Elizabeth Ferris, a UCC members and fellow at the Brookings Institute, speaks with Syrian refugee families at a camp in Jordan. Photo from Brookings.edu
Elizabeth Ferris, a United Church of Christ member in Maryland, believes as horrible as the crisis is in Syria because of the ongoing civil war, many people familiar with the struggle in the region believe worse days lie ahead. UCC Wider Church Ministries is working to raise $100,000 in aid for civilians caught in the middle of the conflict as they flee toward places like Lebanon and Jordan, and Ferris is committed to telling their stories.
Ferris visited Lebanon and Jordan, the two nations which border Syria, for 10 days in June. She witnessed firsthand what was taking place at the Za’atri refugee camp in Jordan, the Bekaa Valley in eastern Lebanon, and along the Lebanese-Syrian and Jordanian-Syrian borders. A member of Westmoreland United Church of Christ in Bethesda, Md., Ferris is a senior fellow in foreign policy and co-director of the Brookings-LSE Project on Internal Displacement in Washington, D.C.
"Every single person we talked with — whether it’s government, [non-government organizations], or churches — thinks it’s going to be a lot worse," Ferris said. "People are very worried about the scenario. They think the best thing is to hold the status quo as it is – which is pretty awful."
The status quo has resulted in 80,000 deaths because of the Syrian Civil War, with 4.25 million people internally displaced in the country, and another 1.6 million refugees displaced outside the country – a majority of whom are women and children. Fighting in the Middle East country started as a rebellion against Prime Minister Bashar al-Assad's government in March 2011.

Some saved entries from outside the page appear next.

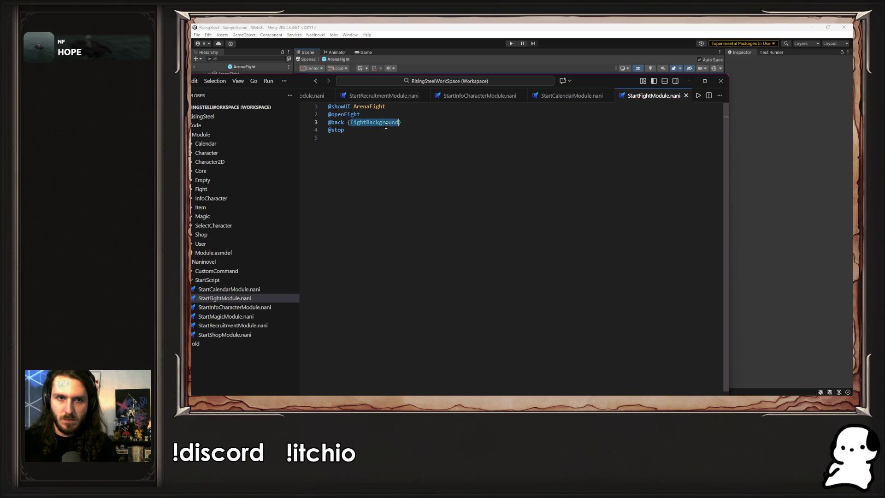
left_click(317, 36)
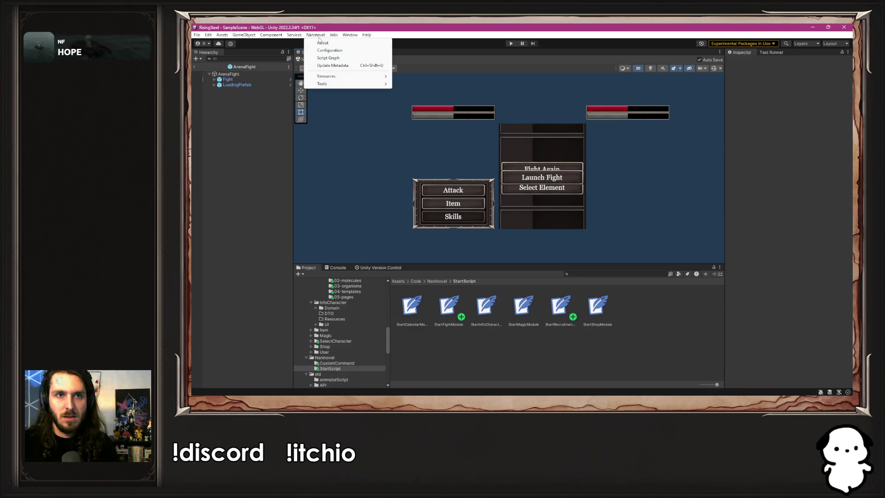
key("alt+Tab")
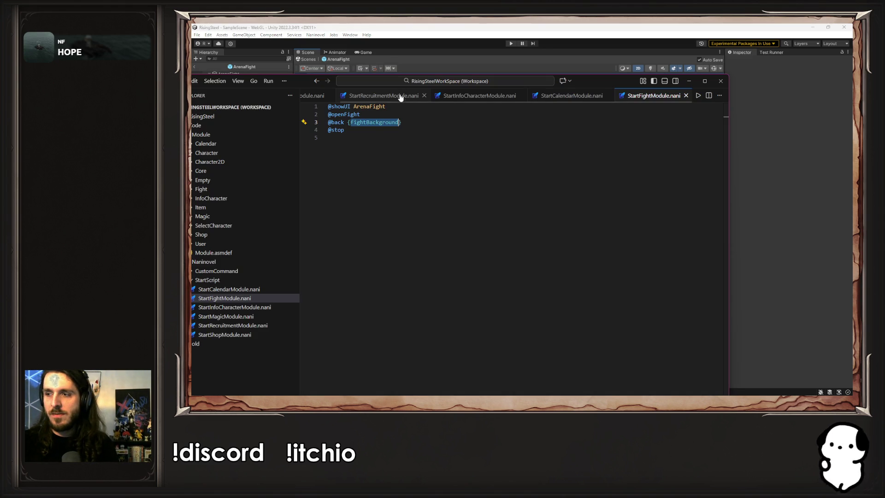
type("fightContext")
key("ctrl+s")
double_click(375, 122)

The UCC has been supporting partners in the region which provide food supplies, shelter and clothing for displaced Syrians in Lebanon, Jordan, Turkey and Armenia. Lebanon and Jordan are "overwhelmed by the number and speed of the arrivals," Ferris said. "In Lebanon they’re living everywhere — in vacant lots and streets buildings. How will these countries respond at all if the numbers continue to climb?"
"It’s a sad situation than more people know about. Eighty percent of refugees are living wherever they can, and local people have offered what shelter they can," Ferris said. That can complicate relief efforts in providing food, shelter, clothing and supplies if refugees are difficult to locate outside of established camps.
Some 75,000 have left refugee camps because they feel uncomfortable with the living situation, Ferris said, so the population fluctuates as people enter the camps with others leaving, willing to risk their lives by returning to Syria. "Some are going back to fight in the war, so it’s a continual movement with a border that’s unsecure," Ferris said.
On top of that, there’s the growing concern of funding the relief efforts. The United Nations asked for $5 billion in aid on June 7 for the remainder of the year, but the organization has already had to cut back on offering healthcare relief, and it may not be able to maintain that level.
"If they raise that money, can that be sustained, and given the escalation [in fighting], can the international community keep up?" Ferris said. "They’re maintaining the bare minimum of assistance."
During Ferris’ briefing of U.S. House and Senate committees on the Syrian crisis, Ferris said representatives and senators were interested in knowing what was happening and what the government should do to respond.
"The main questions were about U.S. intervention, and they were concerned with refugees caught the in military struggle," Ferris said.
Recently, U.S. officials announced that they believe the Syrian government used chemical weapons on its people, and many American government leaders said that Syria "crossed a red line" with those actions, but no specific response has taken place yet from the international community.
"We asked about [chemical weapons], but the people [in the camps] didn’t know about it. We saw some pretty horrific injuries, but nothing specific that we witnessed with chemical weapons," Ferris said.
Ferris said she plans to return to the Middle East in the fall to see how the situation develops, and how best to help. Hopefully by then, Syria will have found a path toward peace.